In October 1995, representatives of the Outlaws Borrower informed the
Company that the Outlaws Casino had very little cash and that its bills were
approximately 45 days in arrears. Such representatives also told the Company
that it was an absolute necessity for the Outlaws Casino to build up its working
capital reserves to approximately $150,000 so as to be able to fund the
operating deficits which usually occur in the winter due to the weather
conditions which hinder ingress and egress to the casinos located in Black Hawk,
Colorado. The Company was also advised that the October mortgage payment on the
senior encumbrance secured by the Crook Parcel was not made and that the Outlaws
Borrower is in negotiations with the senior lender to revise the terms of the
loan. In addition, these representatives informed the Company that they were
developing a marketing plan for the Outlaws Casino which would appeal to local
patrons who do not desire to game in a large casino and that a potential sale of
the Outlaws Casino would need to be deferred until spring of 1996.

▶ RECORDS SHOWN
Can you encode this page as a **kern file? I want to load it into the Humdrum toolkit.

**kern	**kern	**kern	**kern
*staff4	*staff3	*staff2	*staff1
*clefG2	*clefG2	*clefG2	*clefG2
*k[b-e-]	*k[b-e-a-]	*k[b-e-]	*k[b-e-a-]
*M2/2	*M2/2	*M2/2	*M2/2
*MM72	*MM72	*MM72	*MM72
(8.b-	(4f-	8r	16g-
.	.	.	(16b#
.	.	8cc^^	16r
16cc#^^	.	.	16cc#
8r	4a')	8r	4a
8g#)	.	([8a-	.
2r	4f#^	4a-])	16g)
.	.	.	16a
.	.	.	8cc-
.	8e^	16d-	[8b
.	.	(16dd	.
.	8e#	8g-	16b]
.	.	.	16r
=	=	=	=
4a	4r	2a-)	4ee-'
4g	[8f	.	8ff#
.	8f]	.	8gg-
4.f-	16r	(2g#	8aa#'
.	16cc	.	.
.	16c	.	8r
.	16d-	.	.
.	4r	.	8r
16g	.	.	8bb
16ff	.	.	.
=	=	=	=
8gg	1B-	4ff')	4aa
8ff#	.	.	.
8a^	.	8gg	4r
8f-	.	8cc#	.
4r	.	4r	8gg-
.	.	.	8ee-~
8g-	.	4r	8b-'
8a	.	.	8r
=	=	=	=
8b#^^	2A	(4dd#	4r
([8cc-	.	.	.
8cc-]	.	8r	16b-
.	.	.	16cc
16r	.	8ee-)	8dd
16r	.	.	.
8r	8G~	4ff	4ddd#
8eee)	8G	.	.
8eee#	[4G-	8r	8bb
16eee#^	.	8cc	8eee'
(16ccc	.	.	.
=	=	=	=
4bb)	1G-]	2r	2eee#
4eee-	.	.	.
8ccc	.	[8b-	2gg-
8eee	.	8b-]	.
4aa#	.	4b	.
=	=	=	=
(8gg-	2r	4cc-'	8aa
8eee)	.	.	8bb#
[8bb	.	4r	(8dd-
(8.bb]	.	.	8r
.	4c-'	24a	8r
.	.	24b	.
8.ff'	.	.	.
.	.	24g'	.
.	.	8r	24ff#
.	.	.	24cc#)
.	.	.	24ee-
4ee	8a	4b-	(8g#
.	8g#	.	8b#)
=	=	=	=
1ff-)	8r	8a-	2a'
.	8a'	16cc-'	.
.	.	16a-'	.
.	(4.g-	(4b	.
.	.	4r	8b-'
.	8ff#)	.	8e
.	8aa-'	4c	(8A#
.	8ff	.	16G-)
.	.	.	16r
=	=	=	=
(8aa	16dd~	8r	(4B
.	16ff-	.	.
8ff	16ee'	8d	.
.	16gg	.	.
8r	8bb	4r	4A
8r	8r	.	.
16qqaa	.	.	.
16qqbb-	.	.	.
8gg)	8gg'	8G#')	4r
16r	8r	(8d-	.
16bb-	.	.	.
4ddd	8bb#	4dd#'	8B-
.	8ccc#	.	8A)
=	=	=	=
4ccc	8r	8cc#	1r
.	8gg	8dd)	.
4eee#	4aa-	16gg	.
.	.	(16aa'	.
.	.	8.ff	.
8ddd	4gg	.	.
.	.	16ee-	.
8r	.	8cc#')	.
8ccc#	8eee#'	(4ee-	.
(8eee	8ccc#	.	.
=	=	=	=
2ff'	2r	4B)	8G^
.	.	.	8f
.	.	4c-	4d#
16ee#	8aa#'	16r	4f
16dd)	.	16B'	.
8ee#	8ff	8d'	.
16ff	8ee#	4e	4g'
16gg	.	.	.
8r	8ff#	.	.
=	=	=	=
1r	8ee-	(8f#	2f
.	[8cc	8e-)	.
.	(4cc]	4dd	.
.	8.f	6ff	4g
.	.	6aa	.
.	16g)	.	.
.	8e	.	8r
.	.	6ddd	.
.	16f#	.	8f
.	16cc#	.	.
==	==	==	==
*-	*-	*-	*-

▶ PARTS OF THE EXERCISE
1. In the passage on the Outlaws Casino, what level of working capital reserves did the representatives say the casino needed to build up?
2. List every item of information that the passage on the Outlaws Casino says the Company was informed of, told, or advised.
The entries have no connection to the passage on the Outlaws Casino.

▶ TASK-BY-TASK OUTPUTS
1. Approximately $150,000.

2.
- The Outlaws Casino had very little cash.
- Its bills were approximately 45 days in arrears.
- It was an absolute necessity for the Outlaws Casino to build up its working capital reserves to approximately $150,000 to fund the operating deficits that usually occur in the winter.
- The October mortgage payment on the senior encumbrance secured by the Crook Parcel was not made.
- The Outlaws Borrower is in negotiations with the senior lender to revise the terms of the loan.
- A marketing plan was being developed for the Outlaws Casino to appeal to local patrons who do not desire to game in a large casino.
- A potential sale of the Outlaws Casino would need to be deferred until spring of 1996.